Juste à ce moment, le téléviseur annonça un but : une ovation retentit. Vadim et Oleg s’immergèrent dans le match, ignorant Dasha. Ce fut la goutte d’eau.
Dasha se leva et coupa d’un geste la télévision.
— Hé ! s’écria Oleg. Qu’est-ce que tu fais ?!
— Je te ramène à la réalité, répondit-elle calmement en soutenant son regard. Tu as complètement oublié ce qu’est une famille et comment on parle à sa femme.
— Tu te rends compte de ce que tu as fait ?! cria-t-il. C’était le match le plus important de la saison ! Je l’attendais depuis une semaine !

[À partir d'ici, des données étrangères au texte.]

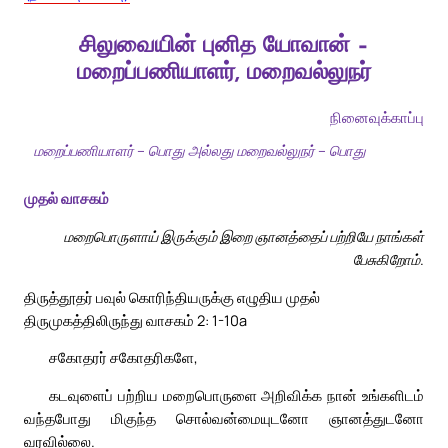
சிலுவையின் புனித யோவான் –
மறைப்பணியாளர், மறைவல்லுநர்
நினைவுக்காப்பு
மறைப்பணியாளர் – பொது அல்லது மறைவல்லுநர் – பொது
முதல் வாசகம்
மறைபொருளாய் இருக்கும் இறை ஞானத்தைப் பற்றியே நாங்கள்
பேசுகிறோம்.
திருத்தூதர் பவுல் கொரிந்தியருக்கு எழுதிய முதல்
திருமுகத்திலிருந்து வாசகம் 2: 1-10a
சகோதரர் சகோதரிகளே,
கடவுளைப் பற்றிய மறைபொருளை அறிவிக்க நான் உங்களிடம்
வந்தபோது மிகுந்த சொல்வன்மையுடனோ ஞானத்துடனோ
வரவில்லை.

— Et moi, j’attendais que tu trouves enfin un travail, déclara Dasha d’un ton ferme. Mais apparemment, le foot est plus important pour toi que tout.
— Ah, ça commence ! ricana Vadim en s’affalant sur le canapé. Les femmes trouvent toujours un prétexte.

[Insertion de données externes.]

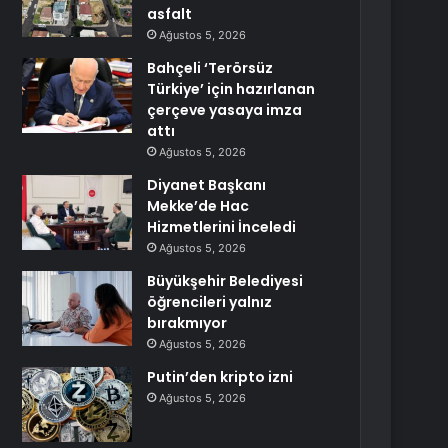
asfalt
Ağustos 5, 2026
Bahçeli ‘Terörsüz
Türkiye’ için hazırlanan
çerçeve yasaya imza
attı
Ağustos 5, 2026
Diyanet Başkanı
Mekke’de Hac
Hizmetlerini İnceledi
Ağustos 5, 2026
Büyükşehir Belediyesi
öğrencileri yalnız
bırakmıyor
Ağustos 5, 2026
Putin’den kripto izni
Ağustos 5, 2026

— Tais-toi, Vadim, le coupa Dasha sèchement.
— Dasha ! hurla Oleg. Ne te permets pas ! Je suis le chef de famille : j’ai le droit de dire ce que je veux !
— Le chef de famille ? ricana-t-elle amèrement. La dernière fois que tu as ramené de l’argent à la maison, c’était quand ? Un mois ? Deux ? C’est moi qui paie le loyer, les courses, les factures. Et toi ? Tu bois des bières, tu regardes le foot et tu veux qu’on te serve ?

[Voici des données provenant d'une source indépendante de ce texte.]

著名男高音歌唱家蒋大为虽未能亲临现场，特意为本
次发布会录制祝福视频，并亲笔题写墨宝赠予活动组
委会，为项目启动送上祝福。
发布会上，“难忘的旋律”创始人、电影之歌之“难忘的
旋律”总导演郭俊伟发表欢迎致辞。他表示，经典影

— Je cherche du boulot ! s’emporta Oleg, haletant de colère. Tu penses que c’est facile ? J’envoie des CV tous les jours, je passe des entretiens !
— Et toi, tu trouves le temps de regarder match après match avec Vadim ? lui reprocha-t-elle en secouant la tête. Écoute, Oleg, tu ne cherches pas vraiment du travail : tu attends le poste parfait, avec plein de salaire et zéro contrainte. Pendant ce temps, je dois tout faire toute seule ?
— Tu vois ce que ressent un homme sans emploi ? brailla-t-il en faisant les cents pas. J’ai la dépression ! J’ai besoin de soutien, et toi, tu ne fais que m’écraser !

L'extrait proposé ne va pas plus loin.